Di sisi pasar, keterbukaan Tiongkok telah memecah hambatan sektoral dan menarik investasi asing. Perusahaan multinasional seperti Tesla, Apple, dan Panasonic dapat memperdalam pasar Tiongkok, menyerap inovasi, dan memberikan dampak positif bagi ekonomi global.
Di sisi konsumsi, produk kebutuhan sehari-hari Tiongkok yang berkualitas dan terjangkau menjadi penopang penting bagi masyarakat berbagai negara, termasuk negara maju, untuk mempertahankan kualitas hidup dan mengurangi beban inflasi.
Kerja sama kapasitas produksi Tiongkok berlandaskan prinsip saling menguntungkan dan menang bersama, dengan fokus pada kesesuaian strategi pembangunan negara mitra, peningkatan produksi lokal, dan kerja sama teknologi. Model ini meningkatkan keberlanjutan proyek serta menciptakan lapangan kerja dan kapasitas pengembangan jangka panjang bagi negara mitra.

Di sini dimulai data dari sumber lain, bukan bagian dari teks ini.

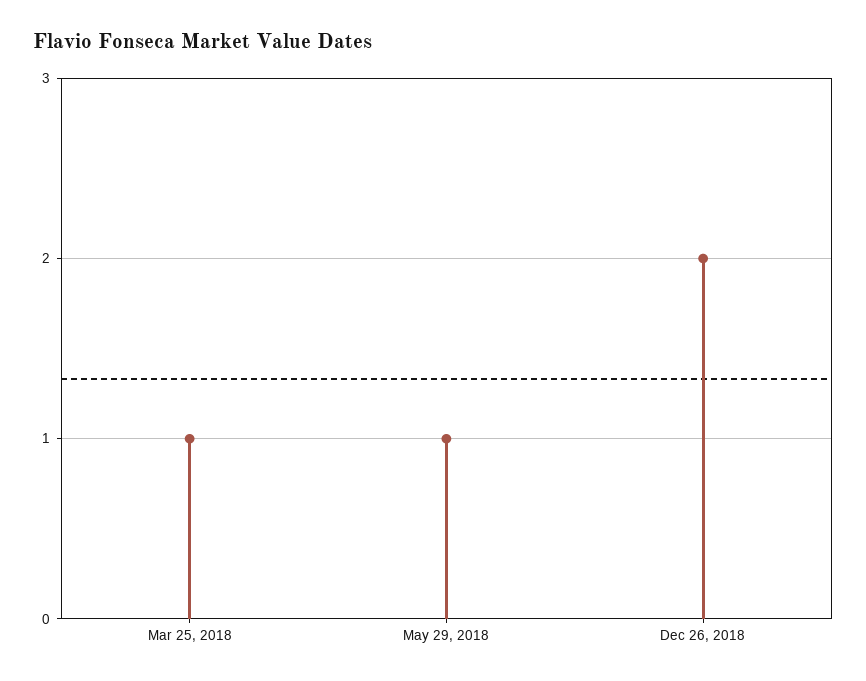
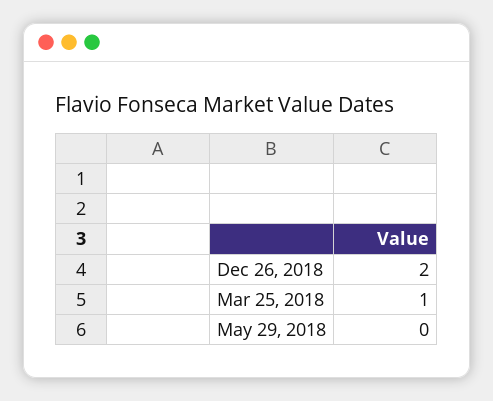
  {
    "Mar 25, 2018": 1,
-   "May 29, 2018": 1,
+   "May 29, 2018": 0,
    "Dec 26, 2018": 2
  }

Sebagaimana ditegaskan Ketua Dewan Ekonomi Nasional Indonesia, Luhut Binsar Pandjaitan, lebih dari 600 perusahaan Tiongkok telah berinvestasi di Indonesia, yang membawa manfaat nyata bagi kedua negara. Kontribusi Tiongkok juga terlihat pada pendidikan, pengembangan sumber daya manusia, dan riset teknologi.
Surplus perdagangan Tiongkok yang melampaui satu triliun dolar bukanlah ancaman, melainkan peluang strategis. Dalam era perdagangan global yang semakin terfragmentasi, Tiongkok membangun jaringan simbiosis melalui kapasitas produksi, infrastruktur pelabuhan, dan kebijakan keterbukaan. Bagi banyak negara, memahami dan memanfaatkan hubungan simbiotik ini adalah jalan menuju kemakmuran bersama.
Ke depan, Tiongkok akan terus mendorong keterbukaan dan kerja sama, memperdalam integrasi dalam sistem ekonomi global, serta bersama negara lain menghadapi tantangan dan mendorong pembangunan ekonomi dunia yang terbuka, inklusif, stabil, dan berkelanjutan.